Crit Rev Eykaryot Gene Expr 4, 357-401

Claims

Claims

1. A recombinant expression system, allowing amino acid induced expression in eukaryotic cells

2. A recombinant expression system according to claim 1 , wherby said amino acid is serine and/or threonine.

3. A recombinant expression system, according to claim 1 or 2, whereby the eukaryotic cells are mammalian cells.

4. A recombinant expression system according to claim 1 , whereby the recombinant expression system comprises an amino acid response element

5. A recombinant expression system according to claims 1 - 4, whereby the recombinant expression system comprises a serine and/or threonine response element.

6. A recombinant expression system according to claim 4 or 5, whereby said response element is linked to a minimal promoter.

7. A recombinant expression system according to claim 5 or 6 whereby the response element comprises a DNA sequence shown in SEQ ID N° 1 and/or a DNA sequence shown in SEQ ID N°2 and/or the complement of said DNA sequences.

8. A recombinant expression system according to claim 4 - 7 whereby the recombinant expression system comprises a transcriptional activator binding to said response element.

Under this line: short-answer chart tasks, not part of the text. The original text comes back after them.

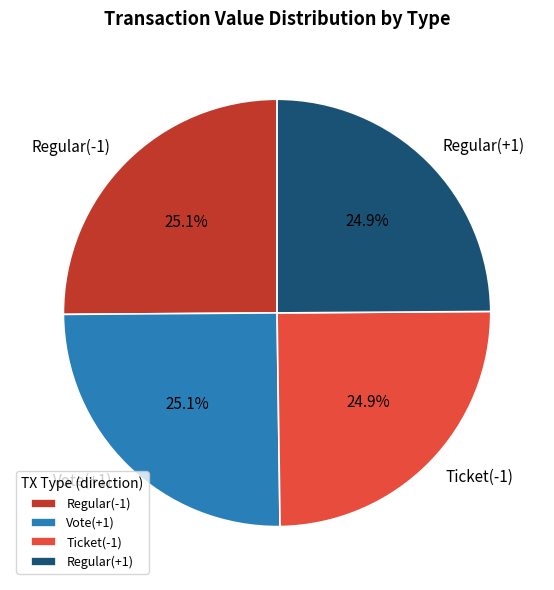

To the nearest percent, what percentage of the pie is Ticket(-1)?

25%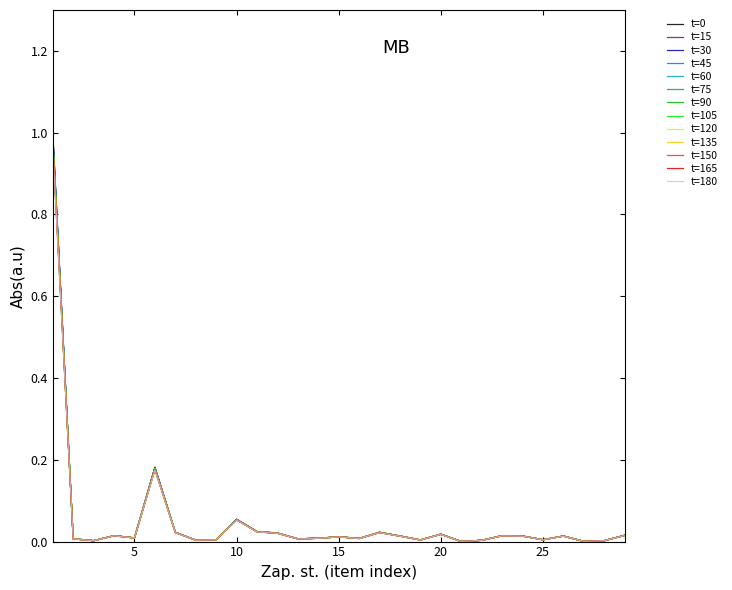

Does the chart display data point markers on the line(s)?

No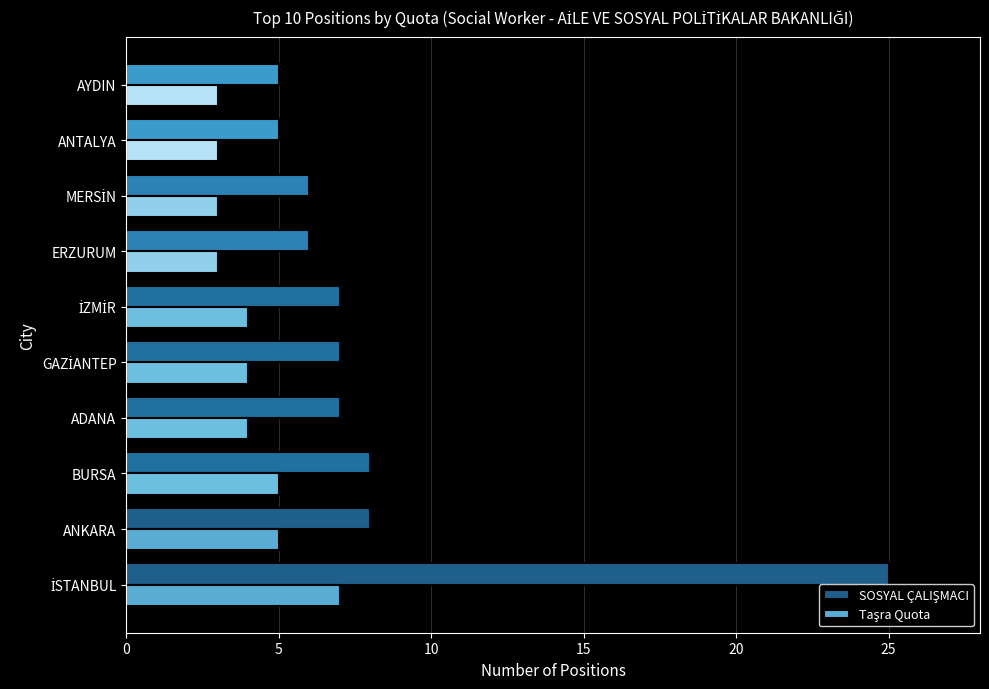

What is the spread (max minus min) of values at ADANA?

3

9. A recombinant expression system according to claim 8 wherein the transcriptional activator comprises a protein or protein fragment with SEQ ID N° 4, or biologically active fragments thereof.

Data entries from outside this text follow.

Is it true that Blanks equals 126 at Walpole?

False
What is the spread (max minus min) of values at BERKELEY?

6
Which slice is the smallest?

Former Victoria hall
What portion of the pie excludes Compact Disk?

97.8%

10. A recombinant expression system according to claim 8 whereby said protein or protein fragment is encoded by a DNA sequence shown in SEQ ID N° 3, or biologically active fragments of said protein or protein fragment.

11. An eukarytotic cell, comprising a recombinant expression system according to any of the previous claims.

12. A vector system for transforming or transfecting an eukaryotic cell, said system comprising of at least one vector, carrying at least a response element according to claim 4, 5, 6 or 7 and a transcriptional activator according to claim 8, 9 or 10, whereby the eukaryotic cell does not contain a serine and/or threonine catabolic pathway, or whereby the eukaryotic cell does contain an endogenous serine and/or threonine catabolic pathway that is not interfering with the serine and/or threonine response element and the transcriptional activator on the vector.

13. A kit, comprising a vector system according to claim 12.

14. A method of obtaining serine and/or threonine induced expression of a gene of interest in eukaryotic cells, comprising the steps a) transforming an eukaryotic cell with a vector system according to claim 12 b) growing the transformed cells in serine- and/or threonine-less or serine and/or threonine poor medium c) inducing the expression of a gene of interest by adding serine and/or threonine to the medium whereby said eukaryotic cell does not contain a serine and/or threonine catabolic pathway, or whereby the cell does contain an endogenous serine and/or threonine catabolic pathway that is not interfering with the serine and/or threonine response element and the transcriptional activator on the vector.